- STATED PROBLEM
Reproduce the material verbatim, starting at the line that contains "Return results in" and running through the end of the material, both ends included.
^^^^^^^^^^^^^^^^
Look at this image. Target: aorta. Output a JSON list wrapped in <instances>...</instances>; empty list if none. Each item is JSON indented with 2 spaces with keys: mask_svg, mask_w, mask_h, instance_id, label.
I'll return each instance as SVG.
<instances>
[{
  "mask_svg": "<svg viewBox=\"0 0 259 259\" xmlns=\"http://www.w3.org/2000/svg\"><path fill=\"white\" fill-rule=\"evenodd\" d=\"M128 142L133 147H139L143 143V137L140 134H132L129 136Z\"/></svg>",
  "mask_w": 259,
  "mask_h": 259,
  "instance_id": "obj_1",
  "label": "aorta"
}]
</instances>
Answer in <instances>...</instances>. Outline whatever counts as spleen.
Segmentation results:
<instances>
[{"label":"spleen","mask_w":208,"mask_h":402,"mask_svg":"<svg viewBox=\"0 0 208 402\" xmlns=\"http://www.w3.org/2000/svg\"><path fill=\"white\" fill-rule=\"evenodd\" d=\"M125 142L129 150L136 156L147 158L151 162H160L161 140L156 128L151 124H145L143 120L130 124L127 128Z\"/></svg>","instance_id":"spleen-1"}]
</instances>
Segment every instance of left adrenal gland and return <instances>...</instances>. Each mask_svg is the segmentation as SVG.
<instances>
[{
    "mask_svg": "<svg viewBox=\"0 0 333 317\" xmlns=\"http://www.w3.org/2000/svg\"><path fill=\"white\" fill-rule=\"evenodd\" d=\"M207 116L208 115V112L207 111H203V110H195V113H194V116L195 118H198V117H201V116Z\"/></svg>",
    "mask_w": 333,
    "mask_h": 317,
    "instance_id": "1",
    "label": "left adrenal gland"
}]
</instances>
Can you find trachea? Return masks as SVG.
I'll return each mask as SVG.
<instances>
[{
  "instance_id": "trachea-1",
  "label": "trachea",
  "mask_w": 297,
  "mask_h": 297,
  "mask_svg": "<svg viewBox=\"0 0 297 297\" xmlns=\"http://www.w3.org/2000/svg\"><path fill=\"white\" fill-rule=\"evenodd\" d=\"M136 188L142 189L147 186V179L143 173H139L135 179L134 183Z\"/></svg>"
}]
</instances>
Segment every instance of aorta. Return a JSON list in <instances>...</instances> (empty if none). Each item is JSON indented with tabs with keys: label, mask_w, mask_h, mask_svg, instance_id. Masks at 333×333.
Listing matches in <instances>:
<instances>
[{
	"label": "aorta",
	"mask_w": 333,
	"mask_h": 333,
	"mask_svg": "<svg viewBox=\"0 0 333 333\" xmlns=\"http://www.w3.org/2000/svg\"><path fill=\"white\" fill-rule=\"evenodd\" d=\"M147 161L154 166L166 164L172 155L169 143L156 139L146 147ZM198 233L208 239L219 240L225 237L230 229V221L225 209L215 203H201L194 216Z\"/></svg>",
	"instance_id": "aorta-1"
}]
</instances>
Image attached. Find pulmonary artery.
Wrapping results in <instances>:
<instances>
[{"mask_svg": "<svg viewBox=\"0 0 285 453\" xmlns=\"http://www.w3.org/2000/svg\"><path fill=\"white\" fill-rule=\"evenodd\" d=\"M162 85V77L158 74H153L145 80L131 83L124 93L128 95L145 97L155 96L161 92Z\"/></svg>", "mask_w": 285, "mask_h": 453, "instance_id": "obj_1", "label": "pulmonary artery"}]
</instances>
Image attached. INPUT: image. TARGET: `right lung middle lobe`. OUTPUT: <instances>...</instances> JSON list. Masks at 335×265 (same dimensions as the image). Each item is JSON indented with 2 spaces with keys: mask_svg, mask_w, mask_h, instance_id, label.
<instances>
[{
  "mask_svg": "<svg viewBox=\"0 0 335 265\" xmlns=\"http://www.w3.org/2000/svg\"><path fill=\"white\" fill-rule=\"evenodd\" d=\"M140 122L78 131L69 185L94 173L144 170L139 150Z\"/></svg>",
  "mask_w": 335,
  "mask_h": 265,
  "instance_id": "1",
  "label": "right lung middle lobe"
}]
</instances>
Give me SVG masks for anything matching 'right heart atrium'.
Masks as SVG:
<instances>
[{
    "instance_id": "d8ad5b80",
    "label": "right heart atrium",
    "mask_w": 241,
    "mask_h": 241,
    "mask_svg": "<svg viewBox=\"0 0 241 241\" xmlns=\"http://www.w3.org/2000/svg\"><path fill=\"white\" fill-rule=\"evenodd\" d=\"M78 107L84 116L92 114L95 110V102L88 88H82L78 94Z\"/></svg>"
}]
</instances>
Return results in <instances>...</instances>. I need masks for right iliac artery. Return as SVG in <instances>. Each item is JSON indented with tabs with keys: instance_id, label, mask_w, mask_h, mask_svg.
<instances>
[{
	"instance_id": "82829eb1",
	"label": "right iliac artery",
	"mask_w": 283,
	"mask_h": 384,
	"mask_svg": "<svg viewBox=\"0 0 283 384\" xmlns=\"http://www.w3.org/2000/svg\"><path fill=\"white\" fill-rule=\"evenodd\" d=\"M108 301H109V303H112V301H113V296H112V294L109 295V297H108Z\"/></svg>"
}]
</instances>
^^^^^^^^^^^^^^^^
- RESULT OF THE TASK
Return results in <instances>...</instances>. I need masks for right iliac artery. Return as SVG in <instances>. Each item is JSON indented with tabs with keys: instance_id, label, mask_w, mask_h, mask_svg.
<instances>
[{
	"instance_id": "82829eb1",
	"label": "right iliac artery",
	"mask_w": 283,
	"mask_h": 384,
	"mask_svg": "<svg viewBox=\"0 0 283 384\" xmlns=\"http://www.w3.org/2000/svg\"><path fill=\"white\" fill-rule=\"evenodd\" d=\"M108 301H109V303H112V301H113V296H112V294L109 295V297H108Z\"/></svg>"
}]
</instances>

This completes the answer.